Many banks have already begun this work to help rationalize their systems portfolios and to gain a better understanding of their customers. However, standardizing systems and processes across silos that have been built up over decades will take several more years to complete for many institutions. To speed this up, banks should bring different teams together from business lines, IT and operations to create a single group responsible for issuing data standardization directives and setting deadlines for their implementations.
Those directives should align with a broader data management strategy that starts with the organization's business goals. For instance, for a bank focused on increasing its mortgage lending business, the data strategy should start with figuring out what specific data is needed to grow that business and market to new or existing homeowners. Then, the strategy must account for how to acquire or capture that data and store it.
Too often, banks think about building a data strategy by starting with their existing data sets and data capture and storage assets, and then working back toward the business goals. This approach often leaves banks lost because they have too much data to sort out what's actually relevant for the business goals. Instead, they need to narrowly define a set of data needs for the business before sorting through mountains of data.
This approach will help banks deal with their internal data issues. In the long term, however, unlocking the benefits of an open data ecosystem will require industrywide standards. The U.K.'s proposed open banking API is one example of an industrywide standard that could deliver huge benefits in cutting down on systems integration costs and speeding up the delivery of new products and services.
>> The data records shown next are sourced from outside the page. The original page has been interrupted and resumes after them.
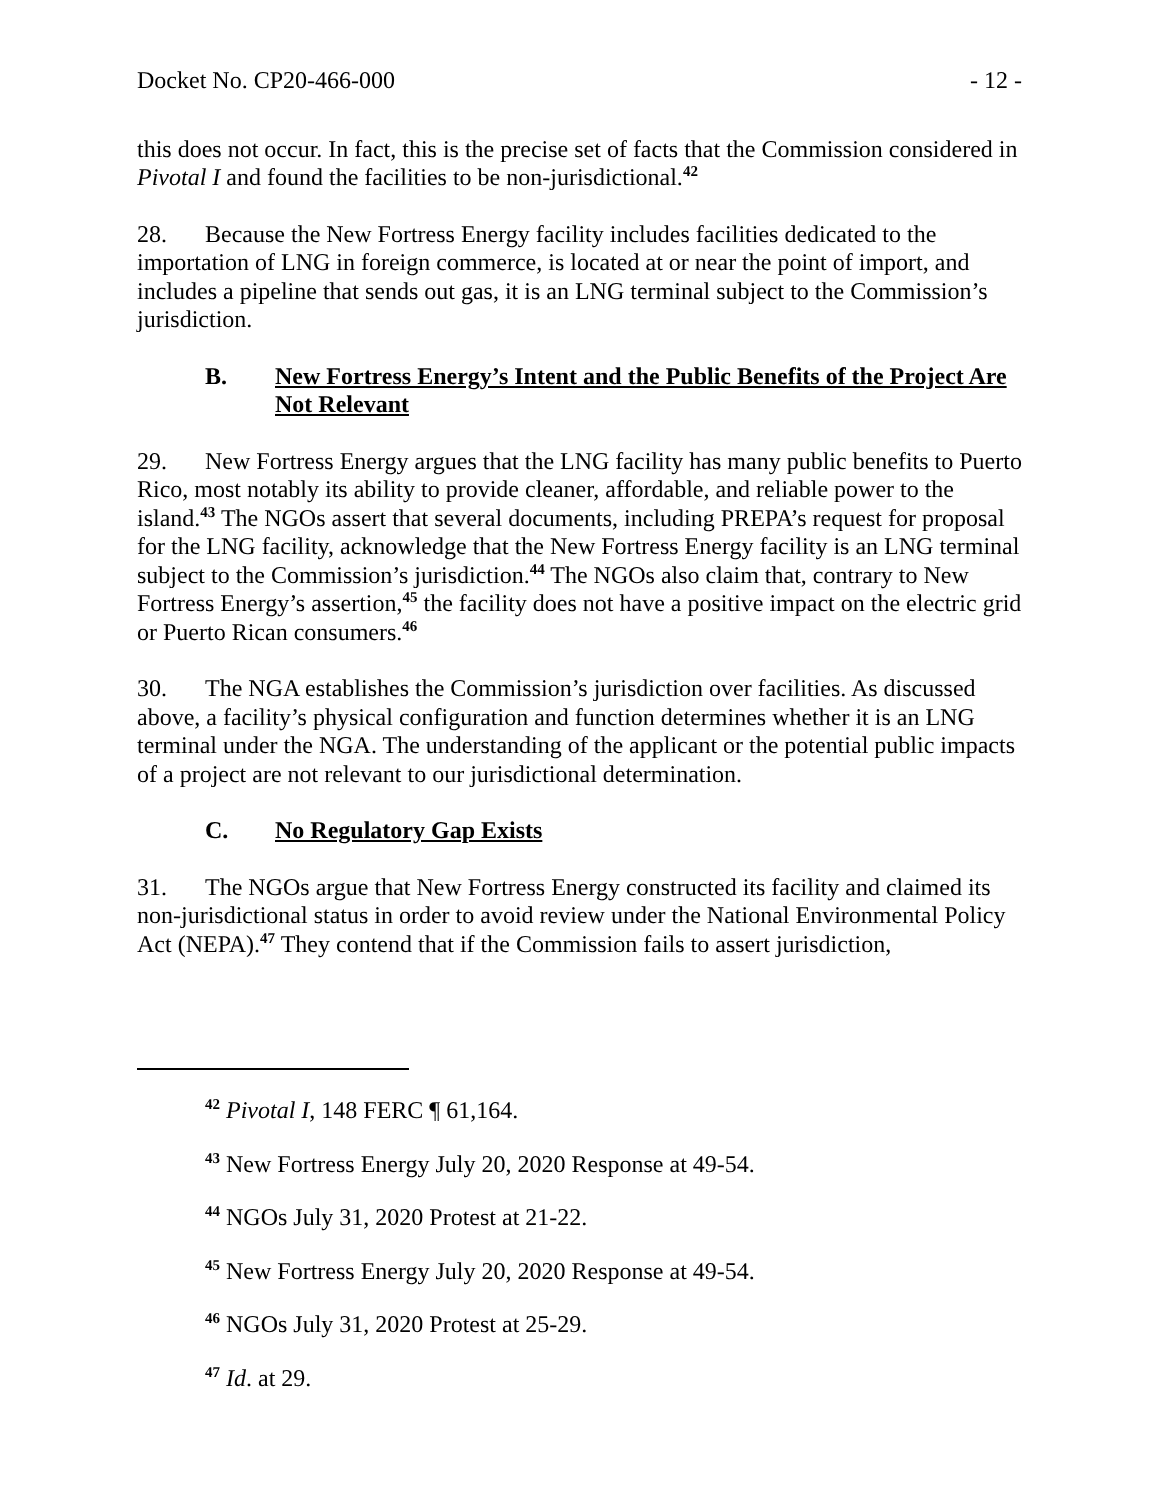Docket No. CP20-466-000 - 12 -
this does not occur. In fact, this is the precise set of facts that the Commission considered in Pivotal I and found the facilities to be non-jurisdictional.<sup>42</sup>
28. Because the New Fortress Energy facility includes facilities dedicated to the importation of LNG in foreign commerce, is located at or near the point of import, and includes a pipeline that sends out gas, it is an LNG terminal subject to the Commission’s jurisdiction.
B. New Fortress Energy’s Intent and the Public Benefits of the Project Are Not Relevant
29. New Fortress Energy argues that the LNG facility has many public benefits to Puerto Rico, most notably its ability to provide cleaner, affordable, and reliable power to the island.<sup>43</sup> The NGOs assert that several documents, including PREPA’s request for proposal for the LNG facility, acknowledge that the New Fortress Energy facility is an LNG terminal subject to the Commission’s jurisdiction.<sup>44</sup> The NGOs also claim that, contrary to New Fortress Energy’s assertion,<sup>45</sup> the facility does not have a positive impact on the electric grid or Puerto Rican consumers.<sup>46</sup>
30. The NGA establishes the Commission’s jurisdiction over facilities. As discussed above, a facility’s physical configuration and function determines whether it is an LNG terminal under the NGA. The understanding of the applicant or the potential public impacts of a project are not relevant to our jurisdictional determination.
C. No Regulatory Gap Exists
31. The NGOs argue that New Fortress Energy constructed its facility and claimed its non-jurisdictional status in order to avoid review under the National Environmental Policy Act (NEPA).<sup>47</sup> They contend that if the Commission fails to assert jurisdiction,
<sup>42</sup> Pivotal I, 148 FERC ¶ 61,164.
<sup>43</sup> New Fortress Energy July 20, 2020 Response at 49-54.
<sup>44</sup> NGOs July 31, 2020 Protest at 21-22.
<sup>45</sup> New Fortress Energy July 20, 2020 Response at 49-54.
<sup>46</sup> NGOs July 31, 2020 Protest at 25-29.
<sup>47</sup> Id. at 29.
Another example is the potential of distributed ledger technology to settle transactions and contracts involved in securities, trade finance and other areas. Last year, Santander predicted that such use of distributed ledger technology could save the industry $20 billion per year by 2022. However, distributed ledgers require standardized data formats. Transforming internal data to market standard formats will likely be a slow and painstaking task.
Banks that have already started standardizing data collection practices and cleansing data warehouses can adopt such industry standards more quickly though since they will have a more complete view of their data assets and pipeline. Banks that are slow to start this journey will find themselves unable to reap the full benefits of tools like APIs and distributed ledgers, and risk being disrupted by more agile competitors.